Gabriel Matzneff, 83 ans, est mis en cause dans le livre Le Consentement de l'éditrice Vanessa Springora, sorti jeudi, qui raconte sa relation sous emprise avec l'écrivain, 50 ans à l'époque, alors qu'elle n'avait que 14 ans. Invité du grand journal du soir, Pierre Verdrager, sociologue, chercheur et auteur de L’enfant interdit, comment la pédophilie est devenue scandaleuse ? (Armand Colin, 2013) a loué l'utilité et la subtilité du livre de Vanessa Springora. 

"Gabriel Matzneff n'a pas de retour de la réalité. Il est dans son monde intérieur"

"La contribution de Vanessa Springora est tout à fait importante. Elle marque un tournant majeur dans l'histoire de cette problématique. C'est la première fois qu'une victime de Gabriel Matzneff prend la parole pour raconter ce qu'elle a vécu", a souligné le sociologue Pierre Verdrager. Il a noté la façon "particulièrement subtile, avec beaucoup de nuances et sans exigence, ou sans arrière-plan de règlement de compte" dont Vanessa Springora a raconté son histoire, ce qui fait selon lui la force de ce livre. 

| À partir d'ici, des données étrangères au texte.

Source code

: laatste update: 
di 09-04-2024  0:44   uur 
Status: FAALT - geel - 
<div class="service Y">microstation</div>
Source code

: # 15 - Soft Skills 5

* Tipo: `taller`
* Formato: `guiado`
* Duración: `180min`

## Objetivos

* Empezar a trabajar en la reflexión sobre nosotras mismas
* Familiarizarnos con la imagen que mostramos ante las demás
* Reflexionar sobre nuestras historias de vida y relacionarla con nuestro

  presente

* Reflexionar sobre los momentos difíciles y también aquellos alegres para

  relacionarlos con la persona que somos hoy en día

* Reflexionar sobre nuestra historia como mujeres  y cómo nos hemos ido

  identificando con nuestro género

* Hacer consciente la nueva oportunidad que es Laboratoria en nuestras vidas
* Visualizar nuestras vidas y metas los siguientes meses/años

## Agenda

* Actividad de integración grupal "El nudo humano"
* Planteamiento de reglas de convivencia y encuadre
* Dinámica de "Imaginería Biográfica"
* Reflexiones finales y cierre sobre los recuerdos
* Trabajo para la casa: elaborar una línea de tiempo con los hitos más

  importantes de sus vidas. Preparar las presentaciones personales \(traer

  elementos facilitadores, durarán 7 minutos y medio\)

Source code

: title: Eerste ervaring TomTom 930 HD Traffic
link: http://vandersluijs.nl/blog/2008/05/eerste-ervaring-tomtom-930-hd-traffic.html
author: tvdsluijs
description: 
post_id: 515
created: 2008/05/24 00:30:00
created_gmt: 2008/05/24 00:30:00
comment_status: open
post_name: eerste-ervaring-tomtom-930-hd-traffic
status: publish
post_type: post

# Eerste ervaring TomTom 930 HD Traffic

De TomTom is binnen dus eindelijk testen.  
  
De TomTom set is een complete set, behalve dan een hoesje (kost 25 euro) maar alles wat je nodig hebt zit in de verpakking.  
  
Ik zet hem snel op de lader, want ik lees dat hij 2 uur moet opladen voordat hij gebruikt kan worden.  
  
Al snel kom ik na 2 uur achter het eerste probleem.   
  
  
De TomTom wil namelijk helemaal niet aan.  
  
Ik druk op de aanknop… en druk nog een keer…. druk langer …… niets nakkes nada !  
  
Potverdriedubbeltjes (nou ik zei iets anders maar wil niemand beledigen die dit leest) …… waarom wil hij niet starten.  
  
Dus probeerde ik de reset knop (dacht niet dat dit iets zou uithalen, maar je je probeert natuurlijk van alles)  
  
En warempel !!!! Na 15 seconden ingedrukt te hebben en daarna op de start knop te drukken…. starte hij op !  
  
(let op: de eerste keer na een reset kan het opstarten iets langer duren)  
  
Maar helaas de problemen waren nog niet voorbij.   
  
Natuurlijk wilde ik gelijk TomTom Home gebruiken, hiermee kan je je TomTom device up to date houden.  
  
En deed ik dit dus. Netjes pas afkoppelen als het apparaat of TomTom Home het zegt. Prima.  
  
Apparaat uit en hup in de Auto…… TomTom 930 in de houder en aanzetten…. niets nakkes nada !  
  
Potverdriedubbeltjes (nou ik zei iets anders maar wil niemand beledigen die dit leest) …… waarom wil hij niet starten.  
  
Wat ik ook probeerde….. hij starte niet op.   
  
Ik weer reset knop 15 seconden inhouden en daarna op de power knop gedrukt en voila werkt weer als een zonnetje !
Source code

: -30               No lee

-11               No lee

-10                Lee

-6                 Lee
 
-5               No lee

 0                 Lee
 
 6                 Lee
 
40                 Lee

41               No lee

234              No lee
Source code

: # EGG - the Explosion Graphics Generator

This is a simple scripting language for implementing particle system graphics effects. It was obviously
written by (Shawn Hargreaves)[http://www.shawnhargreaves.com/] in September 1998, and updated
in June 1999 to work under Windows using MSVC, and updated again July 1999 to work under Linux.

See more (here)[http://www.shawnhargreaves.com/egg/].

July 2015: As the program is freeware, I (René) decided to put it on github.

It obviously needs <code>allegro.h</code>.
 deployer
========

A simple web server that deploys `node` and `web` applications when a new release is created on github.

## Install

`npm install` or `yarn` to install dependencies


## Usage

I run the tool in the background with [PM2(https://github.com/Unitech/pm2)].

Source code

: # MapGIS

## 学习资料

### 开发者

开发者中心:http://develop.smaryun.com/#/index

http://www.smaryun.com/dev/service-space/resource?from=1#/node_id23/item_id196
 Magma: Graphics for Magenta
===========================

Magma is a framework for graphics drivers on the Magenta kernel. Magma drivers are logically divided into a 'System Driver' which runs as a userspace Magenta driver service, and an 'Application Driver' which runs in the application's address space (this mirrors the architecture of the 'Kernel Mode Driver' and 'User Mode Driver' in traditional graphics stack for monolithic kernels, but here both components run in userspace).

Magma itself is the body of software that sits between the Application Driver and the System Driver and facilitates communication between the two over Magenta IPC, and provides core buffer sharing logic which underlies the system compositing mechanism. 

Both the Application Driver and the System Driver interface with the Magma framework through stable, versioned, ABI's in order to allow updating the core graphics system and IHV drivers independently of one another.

Dans un long texte adressé à l'hebdomadaire l'Express, Gabriel Matzneff a déclaré : "Ce livre, je ne le lirai pas [...] Je préfère me contenter des dizaines de lettres d'amour fou que Vanessa m'a écrites." Pour Pierre Verdrager, "on ne peut pas compter sur lui pour avoir le moindre espoir de compréhension du sens du message de Vanessa Springora". Il ajoute : "Il suffit de lire le livre de Vanessa Springora pour se rendre compte que Gabriel Matzneff n'a pas de retour de la réalité. Il est dans son monde intérieur."

"Le livre de Vanessa Springora est un excellent instrument de compréhension des choses"

Le sociologue, auteur d'un livre sur la pédophilie, est également revenu sur le fait que, dans les années 70, dans les milieux intellectuels, artistiques, littéraires, "il était de bon ton de considérer que la pédophilie pouvait faire l'objet d'une forme de légitimation". Il explique que "toute une série d'acteurs étaient engagés dans cette cause, une partie du mouvement gay était partie prenante dans ce combat. On pensait que tout pouvait faire l'objet d'une libération". 

Ce n'est que dans les années 90 qu'un mécanisme inverse se met en place. "On commence à prendre conscience que les victimes des pédophiles ne sont pas du tout enchantées d'avoir subi ce qu'elles ont subies et commencent à raconter cette expérience", raconte-t-il. C'est à ce moment que toute une série de dispositifs se mettent en place, à commencer par les associations de protection de l'enfance qui se multiplient. "S'agissant du mouvement LGBT, la coupure apparaît au milieu des années 90. L'organisation internationale homosexuelle se sépare du mouvement pédophile en 1994", ajoute-t-il. 

"Ce que j'enjoins aux auditeurs d'Europe 1 est de se saisir du livre et de se donner la possibilité de comprendre ce qui s'est passé parce que là je crois que nous entrons véritablement dans cette phase", souligne le sociologue qui ajoute : "Le livre de Vanessa Springora est un excellent instrument de compréhension des choses".